= Espen Borge =

Norwegian runner

Espen Borge (born 8 September 1961) is a retired Norwegian runner who specialized in 1500 metres and 3000 metres steeplechase. He represented IF Hellas and IK Tjalve.

He finished seventh in 1500 m at the 1989 European Indoor Championships. In addition he competed at the 1987 World Championships and the 1989 World Cross Country Championships without success. He became Norwegian champion in 800 m in 1984 and 1986 and in 1500 m in 1987, 1988 and 1991.

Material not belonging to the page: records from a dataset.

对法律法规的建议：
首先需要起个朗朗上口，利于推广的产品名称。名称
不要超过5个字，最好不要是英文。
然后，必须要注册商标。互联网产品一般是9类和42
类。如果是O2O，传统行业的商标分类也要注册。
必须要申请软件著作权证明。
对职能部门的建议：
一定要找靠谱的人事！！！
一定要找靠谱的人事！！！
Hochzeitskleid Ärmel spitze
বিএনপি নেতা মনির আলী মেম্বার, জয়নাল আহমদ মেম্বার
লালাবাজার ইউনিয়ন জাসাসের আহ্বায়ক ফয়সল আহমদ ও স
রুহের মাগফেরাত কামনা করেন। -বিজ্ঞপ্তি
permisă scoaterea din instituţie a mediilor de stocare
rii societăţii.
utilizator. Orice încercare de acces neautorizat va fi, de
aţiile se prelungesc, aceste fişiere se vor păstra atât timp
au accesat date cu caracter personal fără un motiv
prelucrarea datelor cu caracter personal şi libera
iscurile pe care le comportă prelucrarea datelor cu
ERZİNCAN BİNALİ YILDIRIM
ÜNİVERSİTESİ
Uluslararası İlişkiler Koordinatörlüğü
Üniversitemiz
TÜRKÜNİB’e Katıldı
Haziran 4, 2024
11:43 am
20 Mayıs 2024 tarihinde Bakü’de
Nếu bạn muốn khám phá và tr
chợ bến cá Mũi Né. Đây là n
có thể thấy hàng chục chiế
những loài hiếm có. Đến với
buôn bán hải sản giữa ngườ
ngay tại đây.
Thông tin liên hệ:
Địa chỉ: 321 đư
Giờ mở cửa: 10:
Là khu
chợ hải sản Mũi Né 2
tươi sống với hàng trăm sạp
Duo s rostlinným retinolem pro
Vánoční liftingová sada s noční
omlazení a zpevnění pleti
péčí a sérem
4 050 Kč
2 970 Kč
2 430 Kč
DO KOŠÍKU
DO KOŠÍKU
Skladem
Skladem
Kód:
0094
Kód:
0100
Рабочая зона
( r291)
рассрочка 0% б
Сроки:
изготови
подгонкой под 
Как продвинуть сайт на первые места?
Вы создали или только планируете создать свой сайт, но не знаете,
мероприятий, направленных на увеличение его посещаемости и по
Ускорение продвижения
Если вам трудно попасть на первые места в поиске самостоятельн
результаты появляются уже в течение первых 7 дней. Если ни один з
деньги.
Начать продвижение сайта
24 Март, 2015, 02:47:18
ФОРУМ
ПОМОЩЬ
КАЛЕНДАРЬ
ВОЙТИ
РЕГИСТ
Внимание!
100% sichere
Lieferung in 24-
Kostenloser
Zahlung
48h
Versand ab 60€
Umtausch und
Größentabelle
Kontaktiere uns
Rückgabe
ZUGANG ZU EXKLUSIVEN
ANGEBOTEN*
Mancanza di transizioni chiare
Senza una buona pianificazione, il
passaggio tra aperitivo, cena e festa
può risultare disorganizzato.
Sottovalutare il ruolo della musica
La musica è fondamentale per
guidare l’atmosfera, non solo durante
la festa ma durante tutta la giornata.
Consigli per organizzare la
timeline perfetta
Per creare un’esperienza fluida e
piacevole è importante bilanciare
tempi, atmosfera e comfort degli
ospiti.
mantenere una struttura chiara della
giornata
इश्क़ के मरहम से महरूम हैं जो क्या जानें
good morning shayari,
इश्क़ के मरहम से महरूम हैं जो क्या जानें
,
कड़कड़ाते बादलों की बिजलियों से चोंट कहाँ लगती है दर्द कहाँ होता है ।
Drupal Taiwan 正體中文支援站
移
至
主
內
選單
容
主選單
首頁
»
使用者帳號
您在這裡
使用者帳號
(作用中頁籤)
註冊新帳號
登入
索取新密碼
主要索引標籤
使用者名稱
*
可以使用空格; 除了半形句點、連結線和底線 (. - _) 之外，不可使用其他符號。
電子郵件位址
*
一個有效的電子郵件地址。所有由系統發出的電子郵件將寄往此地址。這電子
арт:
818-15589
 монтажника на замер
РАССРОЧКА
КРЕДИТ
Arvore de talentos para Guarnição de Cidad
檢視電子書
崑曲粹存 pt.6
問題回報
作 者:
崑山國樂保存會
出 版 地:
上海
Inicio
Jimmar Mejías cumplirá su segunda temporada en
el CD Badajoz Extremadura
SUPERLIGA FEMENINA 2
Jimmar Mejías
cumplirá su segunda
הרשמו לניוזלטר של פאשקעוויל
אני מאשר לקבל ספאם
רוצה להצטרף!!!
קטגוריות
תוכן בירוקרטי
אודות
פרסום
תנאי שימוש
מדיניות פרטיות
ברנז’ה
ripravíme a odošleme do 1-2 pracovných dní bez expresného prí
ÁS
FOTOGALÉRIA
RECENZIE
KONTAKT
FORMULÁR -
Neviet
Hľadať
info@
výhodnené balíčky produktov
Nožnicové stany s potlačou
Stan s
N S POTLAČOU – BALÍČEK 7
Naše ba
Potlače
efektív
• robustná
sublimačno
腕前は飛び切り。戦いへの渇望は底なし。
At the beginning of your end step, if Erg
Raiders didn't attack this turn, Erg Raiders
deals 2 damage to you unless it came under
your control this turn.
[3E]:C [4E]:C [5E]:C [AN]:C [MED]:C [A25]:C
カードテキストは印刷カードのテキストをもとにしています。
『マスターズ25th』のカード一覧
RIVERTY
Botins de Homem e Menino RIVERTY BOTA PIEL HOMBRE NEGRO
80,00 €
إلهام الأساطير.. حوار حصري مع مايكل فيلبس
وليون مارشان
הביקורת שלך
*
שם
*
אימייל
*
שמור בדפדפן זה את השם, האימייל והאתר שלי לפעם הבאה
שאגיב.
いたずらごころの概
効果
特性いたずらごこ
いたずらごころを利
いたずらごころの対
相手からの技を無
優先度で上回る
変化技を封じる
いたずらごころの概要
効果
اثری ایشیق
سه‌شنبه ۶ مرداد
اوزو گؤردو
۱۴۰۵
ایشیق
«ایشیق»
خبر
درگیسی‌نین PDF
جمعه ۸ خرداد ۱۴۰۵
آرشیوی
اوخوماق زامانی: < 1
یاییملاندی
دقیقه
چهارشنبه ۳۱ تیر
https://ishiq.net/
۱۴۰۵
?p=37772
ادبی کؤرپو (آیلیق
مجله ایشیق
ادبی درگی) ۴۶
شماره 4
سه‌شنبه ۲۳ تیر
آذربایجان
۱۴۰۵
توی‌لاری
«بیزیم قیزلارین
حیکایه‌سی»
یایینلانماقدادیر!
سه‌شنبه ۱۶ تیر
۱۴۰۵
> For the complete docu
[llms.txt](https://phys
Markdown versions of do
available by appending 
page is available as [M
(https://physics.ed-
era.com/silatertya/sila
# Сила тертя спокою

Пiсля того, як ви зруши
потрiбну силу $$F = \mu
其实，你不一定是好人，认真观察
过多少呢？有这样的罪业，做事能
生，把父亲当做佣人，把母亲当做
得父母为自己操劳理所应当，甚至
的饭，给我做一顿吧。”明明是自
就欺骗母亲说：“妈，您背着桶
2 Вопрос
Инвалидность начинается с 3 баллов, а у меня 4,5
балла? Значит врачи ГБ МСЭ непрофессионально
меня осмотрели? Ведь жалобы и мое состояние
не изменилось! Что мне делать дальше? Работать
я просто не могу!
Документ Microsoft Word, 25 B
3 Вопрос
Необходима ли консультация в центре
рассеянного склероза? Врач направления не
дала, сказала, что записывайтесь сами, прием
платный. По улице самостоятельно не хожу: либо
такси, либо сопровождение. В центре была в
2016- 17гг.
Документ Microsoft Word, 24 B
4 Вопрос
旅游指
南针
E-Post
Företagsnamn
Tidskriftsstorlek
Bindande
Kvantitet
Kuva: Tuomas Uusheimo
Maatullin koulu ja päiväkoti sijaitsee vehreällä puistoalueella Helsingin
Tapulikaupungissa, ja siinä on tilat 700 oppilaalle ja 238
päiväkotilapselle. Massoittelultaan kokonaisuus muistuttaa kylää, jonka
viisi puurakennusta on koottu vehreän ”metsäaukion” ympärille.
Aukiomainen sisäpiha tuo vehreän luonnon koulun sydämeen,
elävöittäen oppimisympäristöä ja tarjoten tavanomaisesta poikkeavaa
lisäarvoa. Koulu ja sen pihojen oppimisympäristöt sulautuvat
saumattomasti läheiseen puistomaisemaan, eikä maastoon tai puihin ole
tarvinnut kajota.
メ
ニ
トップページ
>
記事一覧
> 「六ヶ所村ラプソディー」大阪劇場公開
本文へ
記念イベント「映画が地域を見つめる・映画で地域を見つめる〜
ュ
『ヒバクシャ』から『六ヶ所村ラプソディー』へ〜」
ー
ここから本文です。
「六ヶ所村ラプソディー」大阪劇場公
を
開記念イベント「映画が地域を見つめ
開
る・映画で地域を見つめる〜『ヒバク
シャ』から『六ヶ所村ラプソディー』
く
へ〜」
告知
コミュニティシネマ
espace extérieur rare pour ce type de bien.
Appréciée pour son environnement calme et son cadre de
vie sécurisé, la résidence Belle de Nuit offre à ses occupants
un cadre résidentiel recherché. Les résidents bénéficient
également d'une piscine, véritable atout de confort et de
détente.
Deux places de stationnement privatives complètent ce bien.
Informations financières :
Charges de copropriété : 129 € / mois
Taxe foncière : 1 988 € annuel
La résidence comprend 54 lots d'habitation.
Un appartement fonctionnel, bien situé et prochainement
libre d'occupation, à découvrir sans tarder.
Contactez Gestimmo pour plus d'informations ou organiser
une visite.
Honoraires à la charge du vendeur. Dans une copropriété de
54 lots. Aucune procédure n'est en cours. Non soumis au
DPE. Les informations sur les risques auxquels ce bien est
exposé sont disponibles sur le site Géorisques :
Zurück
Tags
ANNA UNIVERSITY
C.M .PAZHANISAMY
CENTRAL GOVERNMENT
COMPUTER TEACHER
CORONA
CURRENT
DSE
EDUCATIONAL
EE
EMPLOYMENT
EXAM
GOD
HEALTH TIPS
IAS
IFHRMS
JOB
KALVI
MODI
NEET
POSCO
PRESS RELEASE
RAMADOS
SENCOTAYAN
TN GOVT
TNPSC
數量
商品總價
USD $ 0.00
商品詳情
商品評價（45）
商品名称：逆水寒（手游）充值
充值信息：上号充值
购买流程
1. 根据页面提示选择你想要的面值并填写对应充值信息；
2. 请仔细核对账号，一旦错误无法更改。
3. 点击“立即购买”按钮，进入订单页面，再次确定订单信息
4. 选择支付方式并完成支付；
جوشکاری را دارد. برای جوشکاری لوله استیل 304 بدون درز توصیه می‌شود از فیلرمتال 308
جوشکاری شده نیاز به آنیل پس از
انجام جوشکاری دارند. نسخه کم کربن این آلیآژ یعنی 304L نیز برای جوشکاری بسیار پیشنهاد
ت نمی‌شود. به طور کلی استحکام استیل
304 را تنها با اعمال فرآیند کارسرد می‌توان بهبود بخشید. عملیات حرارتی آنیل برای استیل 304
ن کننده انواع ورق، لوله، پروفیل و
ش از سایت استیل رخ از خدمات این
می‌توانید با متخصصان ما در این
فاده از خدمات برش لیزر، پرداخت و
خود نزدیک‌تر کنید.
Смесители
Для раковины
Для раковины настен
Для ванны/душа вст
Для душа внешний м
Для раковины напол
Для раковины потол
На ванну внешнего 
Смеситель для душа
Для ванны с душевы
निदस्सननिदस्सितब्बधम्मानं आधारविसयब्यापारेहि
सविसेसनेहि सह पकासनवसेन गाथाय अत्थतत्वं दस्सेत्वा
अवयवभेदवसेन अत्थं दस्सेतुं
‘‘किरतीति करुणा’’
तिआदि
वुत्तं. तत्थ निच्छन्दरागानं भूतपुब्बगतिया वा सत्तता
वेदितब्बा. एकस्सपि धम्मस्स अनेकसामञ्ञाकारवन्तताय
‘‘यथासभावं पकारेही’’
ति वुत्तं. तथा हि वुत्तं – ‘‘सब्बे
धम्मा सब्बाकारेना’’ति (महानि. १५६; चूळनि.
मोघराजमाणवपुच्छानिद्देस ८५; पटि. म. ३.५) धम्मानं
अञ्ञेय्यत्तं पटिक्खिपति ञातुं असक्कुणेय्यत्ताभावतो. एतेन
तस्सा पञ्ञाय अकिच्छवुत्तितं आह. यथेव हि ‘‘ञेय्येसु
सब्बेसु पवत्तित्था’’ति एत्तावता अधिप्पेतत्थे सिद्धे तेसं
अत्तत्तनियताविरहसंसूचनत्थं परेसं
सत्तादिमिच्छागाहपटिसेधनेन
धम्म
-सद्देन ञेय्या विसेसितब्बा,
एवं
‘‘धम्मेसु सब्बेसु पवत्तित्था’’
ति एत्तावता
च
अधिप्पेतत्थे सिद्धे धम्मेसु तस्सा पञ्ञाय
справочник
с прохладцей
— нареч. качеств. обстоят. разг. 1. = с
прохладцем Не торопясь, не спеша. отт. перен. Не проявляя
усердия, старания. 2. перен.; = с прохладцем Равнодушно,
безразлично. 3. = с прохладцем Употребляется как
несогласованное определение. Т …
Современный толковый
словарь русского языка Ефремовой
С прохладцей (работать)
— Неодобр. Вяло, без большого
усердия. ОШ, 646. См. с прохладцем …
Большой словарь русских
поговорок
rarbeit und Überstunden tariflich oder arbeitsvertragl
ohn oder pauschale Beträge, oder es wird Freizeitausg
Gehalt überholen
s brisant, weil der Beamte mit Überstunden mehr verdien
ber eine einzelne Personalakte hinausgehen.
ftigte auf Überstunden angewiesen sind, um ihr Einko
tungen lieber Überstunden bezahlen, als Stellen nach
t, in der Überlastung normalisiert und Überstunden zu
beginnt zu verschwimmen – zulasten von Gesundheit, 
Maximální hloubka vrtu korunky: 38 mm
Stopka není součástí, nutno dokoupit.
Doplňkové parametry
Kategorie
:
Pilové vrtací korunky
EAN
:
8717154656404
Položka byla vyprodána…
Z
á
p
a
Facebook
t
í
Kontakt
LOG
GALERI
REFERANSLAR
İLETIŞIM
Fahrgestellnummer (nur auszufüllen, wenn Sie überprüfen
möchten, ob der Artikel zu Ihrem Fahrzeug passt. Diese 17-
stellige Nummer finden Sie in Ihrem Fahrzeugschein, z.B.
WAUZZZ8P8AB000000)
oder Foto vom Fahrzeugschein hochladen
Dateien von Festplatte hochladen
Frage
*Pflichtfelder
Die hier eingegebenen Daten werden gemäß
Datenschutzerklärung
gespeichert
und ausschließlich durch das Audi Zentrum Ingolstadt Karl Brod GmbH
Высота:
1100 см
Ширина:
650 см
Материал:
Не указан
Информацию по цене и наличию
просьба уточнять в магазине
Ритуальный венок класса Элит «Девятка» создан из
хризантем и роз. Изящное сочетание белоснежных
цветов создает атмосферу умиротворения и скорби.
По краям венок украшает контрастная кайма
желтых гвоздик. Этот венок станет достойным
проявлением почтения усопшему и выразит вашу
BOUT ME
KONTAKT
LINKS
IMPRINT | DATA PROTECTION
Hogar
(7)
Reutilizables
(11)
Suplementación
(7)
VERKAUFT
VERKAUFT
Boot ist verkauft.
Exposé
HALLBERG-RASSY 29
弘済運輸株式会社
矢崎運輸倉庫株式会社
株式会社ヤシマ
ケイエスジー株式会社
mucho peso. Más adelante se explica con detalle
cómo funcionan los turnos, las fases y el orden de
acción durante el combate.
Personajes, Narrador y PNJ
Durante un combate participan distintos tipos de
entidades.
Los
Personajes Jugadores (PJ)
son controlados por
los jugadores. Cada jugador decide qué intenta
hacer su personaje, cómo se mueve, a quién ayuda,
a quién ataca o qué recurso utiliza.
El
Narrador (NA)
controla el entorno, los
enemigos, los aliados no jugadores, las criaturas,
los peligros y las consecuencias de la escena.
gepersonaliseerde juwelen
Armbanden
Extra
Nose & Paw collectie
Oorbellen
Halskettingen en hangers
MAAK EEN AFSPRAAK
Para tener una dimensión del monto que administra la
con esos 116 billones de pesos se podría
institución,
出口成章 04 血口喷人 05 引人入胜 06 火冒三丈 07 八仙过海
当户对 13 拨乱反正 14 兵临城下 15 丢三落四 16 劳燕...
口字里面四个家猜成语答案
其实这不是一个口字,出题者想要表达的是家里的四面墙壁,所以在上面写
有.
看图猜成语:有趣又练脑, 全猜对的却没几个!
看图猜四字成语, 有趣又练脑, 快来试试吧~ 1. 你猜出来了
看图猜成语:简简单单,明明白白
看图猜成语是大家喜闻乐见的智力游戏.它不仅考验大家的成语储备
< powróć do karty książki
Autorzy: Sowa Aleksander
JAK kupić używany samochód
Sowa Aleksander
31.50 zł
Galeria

Borge is from Drammen, Norway. He was initially an All-American for the Wyoming Cowboys track and field team, finishing 6th in the 800 m at the 1984 NCAA Indoor Track and Field Championships. In 1985 and 1986, Borge transferred to the University of Arkansas where he finished 3rd in the 1500 metres at the 1986 NCAA Outdoor Championships, the primary college athletics competition in the US.

==Personal bests==
- 800 metres - 1:47.41 min (1984) - fourteenth among Norwegian 800 m runners.
- 1500 metres - 3:38.74 min (1987) - sixth among Norwegian 1500 m runners, only behind Henrik Ingebrigtsen, Lars Martin Kaupang, Vebjørn Rodal, Knut Kvalheim and Arne Kvalheim.
- 3000 m steeplechase - 8:23.11 min (1987) - Norwegian record until June 1995, third among Norwegian 3000 m steeplechasers, only behind Jim Svenøy and Bjørnar Ustad Kristensen.